L'histoire :
1975. Jacques-Marie Bertrand, le dirigeant de la BERCOP, entreprise située en Charente et leader européen du secteur de la photocopie, installe officiellement son fils, Jean-Yves, comme directeur du nouveau pôle recherche et développement de l’entreprise qui a pour surnom « le Labo ». Si le jeune homme, fraîchement émoulu d’une école d’ingénieur, paraît gauche et emprunté, entrant dans un costume bien trop grand pour lui, il n’en demeure pas moins visionnaire quant à la thématique de l’informatique personnelle. Assistant à une conférence de Gérard Zermati sur un embryonnaire réseau de télécommunications entre Paris et Grenoble, Jean-Yves est convaincu que l’avenir est là. Grâce à Joyce, une jeune femme récemment rencontrée, et aussi à un peu (beaucoup) d’herbe made in USA, Jean-Yves va lancer son grand projet, une véritable révolution : la création de l’Ordinateur personnel.

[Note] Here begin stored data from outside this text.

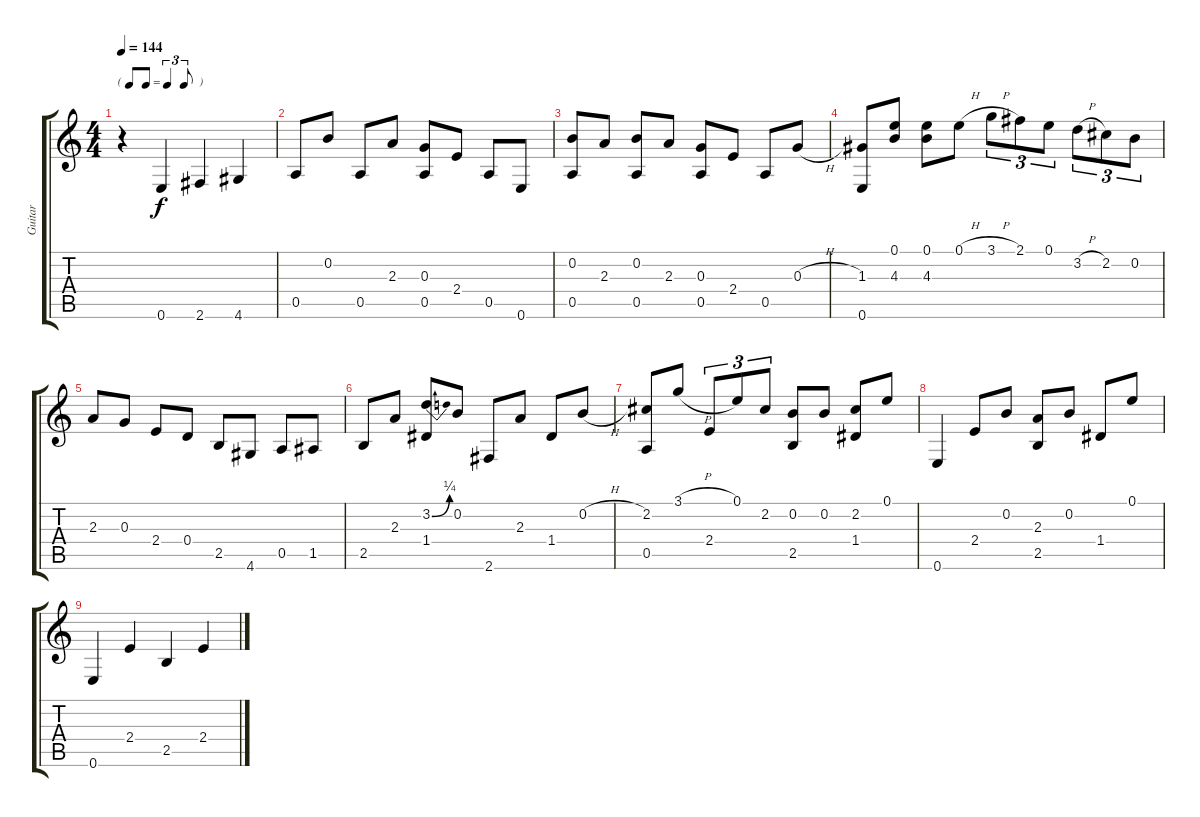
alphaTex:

\track ("Guitar" "Guitar") {instrument electricguitarjazz}
\staff {score tabs}
\tuning (E4 B3 G3 D3 A2 E2) {hide}
\ts (4 4)
\tf triplet8th
\tempo 144
\clef g2
\ks c
r.4{dy f} 0.6.4 2.6.4 4.6.4 |
0.5.8 0.2.8 0.5.8 2.3.8 (0.3 0.5).8 2.4.8 0.5.8 0.6.8 |
(0.2 0.5).8 2.3.8 (0.2 0.5).8 2.3.8 (0.3 0.5).8 2.4.8 0.5.8 0.3{h}.8 |
(1.3 0.6).8 (0.1 4.3).8 (0.1 4.3).8 0.1{h}.8 3.1{h}.8{tu (3 2)} 2.1.8{tu (3 2)} 0.1.8{tu (3 2)} 3.2{h}.8{tu (3 2)} 2.2.8{tu (3 2)} 0.2.8{tu (3 2)} |
2.3.8 0.3.8 2.4.8 0.4.8 2.5.8 4.6.8 0.5.8 1.5.8 |
2.5.8 2.3.8 (3.2{be (bend 0 0 60 1)} 1.4).8 0.2.8 2.6.8 2.3.8 1.4.8 0.2{h}.8 |
(2.2 0.5).8 3.1{h}.8 2.4.8{tu (3 2)} 0.1.8{tu (3 2)} 2.2.8{tu (3 2)} (0.2 2.5).8 0.2.8 (2.2 1.4).8 0.1.8 |
0.6.4 2.4.8 0.2.8 (2.3 2.5).8 0.2.8 1.4.8 0.1.8 |
0.6.4 2.4.4 2.5.4 2.4.4
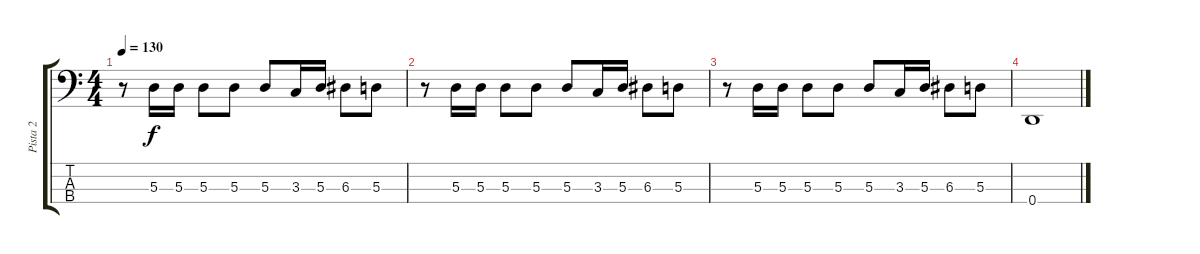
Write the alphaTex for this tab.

\track ("Pista 2" "Pista 2") {instrument electricbassfinger}
\staff {score tabs}
\tuning (G2 D2 A1 D1) {hide}
\ts (4 4)
\tempo 130
\clef f4
\ks c
r.8{dy f} 5.3.16 5.3.16 5.3.8 5.3.8 5.3.8 3.3.16 5.3.16 6.3.8 5.3.8 |
r.8 5.3.16 5.3.16 5.3.8 5.3.8 5.3.8 3.3.16 5.3.16 6.3.8 5.3.8 |
r.8 5.3.16 5.3.16 5.3.8 5.3.8 5.3.8 3.3.16 5.3.16 6.3.8 5.3.8 |
0.4.1
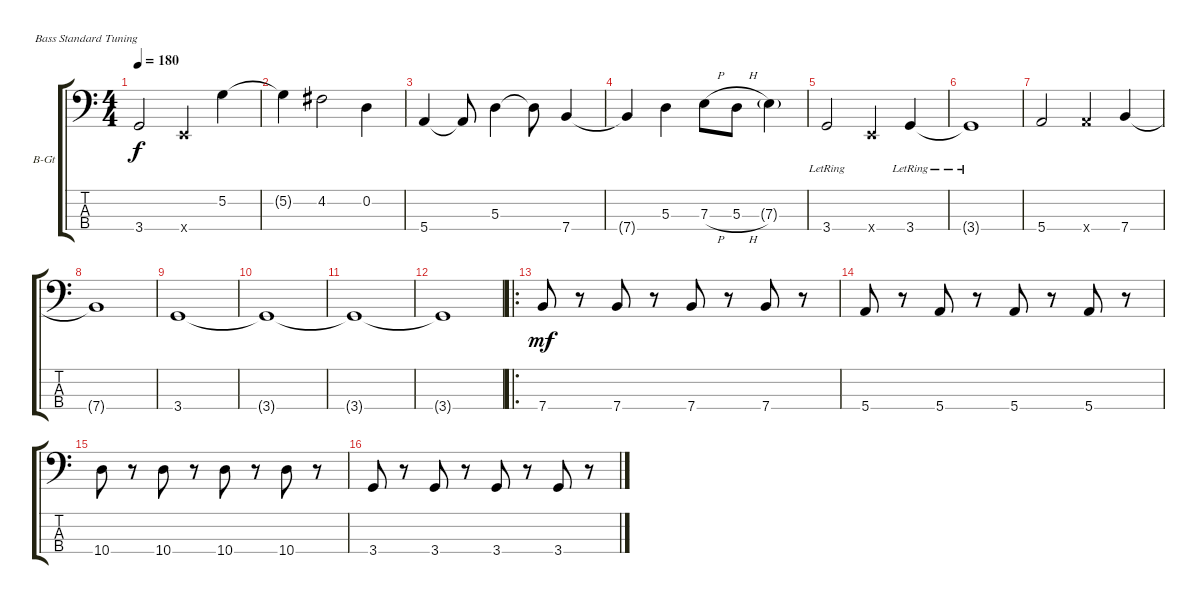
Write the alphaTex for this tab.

\defaultSystemsLayout 4
\bracketExtendMode groupsimilarinstruments
\firstSystemTrackNameOrientation horizontal
\otherSystemsTrackNameOrientation horizontal
\track ("Bass Guitar" "B-Gt") {instrument electricbassfinger}
\staff {score tabs}
\tuning (G2 D2 A1 E1)
\ts (4 4)
\tempo 180
\clef f4
\ks c
3.4.2{dy f} 0.4{x}.4 5.2.4 |
5.2{t}.4 4.2.2 0.2.4 |
5.4.4 5.4{t}.8 5.3.4 5.3{t}.8 7.4.4 |
7.4{t}.4 5.3.4 7.3{h}.8 5.3{h}.8 7.3{g}.4 |
3.4{lr}.2 0.4{x}.4 3.4{lr}.4 |
3.4{lr t}.1 |
5.4.2 5.4{x}.4 7.4.4 |
7.4{t}.1 |
3.4.1 |
3.4{t}.1 |
3.4{t}.1 |
3.4{t}.1 |
\ro
7.4.8{dy mf} r.8 7.4.8 r.8 7.4.8 r.8 7.4.8 r.8 |
5.4.8 r.8 5.4.8 r.8 5.4.8 r.8 5.4.8 r.8 |
10.4.8 r.8 10.4.8 r.8 10.4.8 r.8 10.4.8 r.8 |
3.4.8 r.8 3.4.8 r.8 3.4.8 r.8 3.4.8 r.8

Ce qu'on en pense sur la planète BD :
Si le réseau internet est largement dominé par les entreprises américaines, on peut se souvenir que cette invention est française, abandonnée au profit du Minitel par le gouvernement Giscardien, pour des histoires de gros sous entres les différents acteurs télécoms de l’époque. Partant de ce postulat, Hervé Bourhis construit une histoire alternative de la French Tech, où les visions d’un jeune ingénieur enthousiaste emmènent une petite équipe de techniciens sur les chemins de la création des outils du futur. Le scénario joue habilement sur le décalage entre l’innovation la plus pointue de l’époque et le côté rétrograde de la société française d’alors (patriarcale, misogyne, conservatrice et corporatiste). Ici les hommes boivent, fument, dominent leurs femmes, alors que sous leurs yeux, une révolution (sociétale, morale et technologique) est en marche. Ceci amène plusieurs scènes amusantes et bien senties. Le dessin de Lucas Varela, adapté au sous-texte, participe pleinement au plaisir de lecture de l’album. La narration est particulièrement fluide grâce à une mise en scène sans esbroufe, et le parti-pris des couleurs (bleu-blanc-rouge) pose une ambiance aussi particulière que réussie. A noter également deux belles scènes de trip sous produits, mais qui entraînent un regret dans le ressenti final : l’impression que l’histoire hésite entre fiction sérieuse et comédie pure. Si un peu plus de folie aurait été bienvenue, l’ensemble, sans être révolutionnaire, est cohérent et agréable.